* Written task:
Return the following lines word for word, unchanged.
## Start Data records
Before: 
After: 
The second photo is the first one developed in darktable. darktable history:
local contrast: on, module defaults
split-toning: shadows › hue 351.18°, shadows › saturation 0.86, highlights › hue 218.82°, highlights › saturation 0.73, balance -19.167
## End Data records
* Complete response:
Before: 
After: 
The second photo is the first one developed in darktable. darktable history:
local contrast: on, module defaults
split-toning: shadows › hue 351.18°, shadows › saturation 0.86, highlights › hue 218.82°, highlights › saturation 0.73, balance -19.167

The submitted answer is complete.